• _Exercise brief_: If a line of the listing contains the string "Maria", return that line.

• _Extracted material_:
----

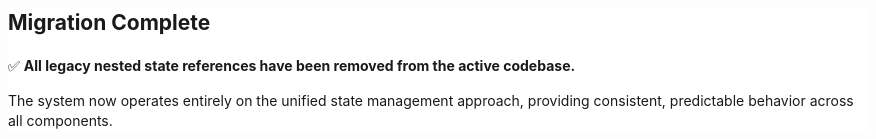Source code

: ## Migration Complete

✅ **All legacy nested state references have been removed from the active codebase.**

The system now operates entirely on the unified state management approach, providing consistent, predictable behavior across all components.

----

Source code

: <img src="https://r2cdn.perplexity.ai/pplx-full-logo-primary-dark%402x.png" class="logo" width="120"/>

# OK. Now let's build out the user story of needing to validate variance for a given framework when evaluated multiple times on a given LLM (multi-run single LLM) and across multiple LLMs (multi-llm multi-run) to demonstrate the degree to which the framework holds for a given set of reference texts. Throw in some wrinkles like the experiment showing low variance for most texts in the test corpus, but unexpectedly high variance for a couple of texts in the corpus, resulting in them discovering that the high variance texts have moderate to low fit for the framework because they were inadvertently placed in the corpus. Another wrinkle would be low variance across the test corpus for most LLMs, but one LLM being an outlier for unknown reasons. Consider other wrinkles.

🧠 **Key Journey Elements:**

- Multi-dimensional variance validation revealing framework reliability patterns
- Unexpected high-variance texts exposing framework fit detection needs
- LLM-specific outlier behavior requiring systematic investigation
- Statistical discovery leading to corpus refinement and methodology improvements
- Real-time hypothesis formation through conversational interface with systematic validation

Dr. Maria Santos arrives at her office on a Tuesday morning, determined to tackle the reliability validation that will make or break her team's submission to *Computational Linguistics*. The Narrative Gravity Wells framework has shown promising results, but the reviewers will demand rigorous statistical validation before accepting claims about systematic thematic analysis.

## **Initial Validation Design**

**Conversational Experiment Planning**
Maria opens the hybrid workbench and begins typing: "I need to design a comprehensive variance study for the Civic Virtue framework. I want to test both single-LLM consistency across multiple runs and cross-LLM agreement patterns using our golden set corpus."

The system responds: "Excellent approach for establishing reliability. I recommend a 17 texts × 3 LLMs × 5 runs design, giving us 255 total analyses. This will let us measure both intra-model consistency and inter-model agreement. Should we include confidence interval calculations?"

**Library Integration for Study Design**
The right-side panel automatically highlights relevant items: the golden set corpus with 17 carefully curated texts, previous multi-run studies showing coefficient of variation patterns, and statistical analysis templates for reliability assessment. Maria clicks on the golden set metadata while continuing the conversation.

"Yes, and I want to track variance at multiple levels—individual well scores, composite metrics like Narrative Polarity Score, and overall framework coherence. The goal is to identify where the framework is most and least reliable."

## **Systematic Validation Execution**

----

• _Exercise output_:
Dr. Maria Santos arrives at her office on a Tuesday morning, determined to tackle the reliability validation that will make or break her team's submission to *Computational Linguistics*. The Narrative Gravity Wells framework has shown promising results, but the reviewers will demand rigorous statistical validation before accepting claims about systematic thematic analysis.
Maria opens the hybrid workbench and begins typing: "I need to design a comprehensive variance study for the Civic Virtue framework. I want to test both single-LLM consistency across multiple runs and cross-LLM agreement patterns using our golden set corpus."
The right-side panel automatically highlights relevant items: the golden set corpus with 17 carefully curated texts, previous multi-run studies showing coefficient of variation patterns, and statistical analysis templates for reliability assessment. Maria clicks on the golden set metadata while continuing the conversation.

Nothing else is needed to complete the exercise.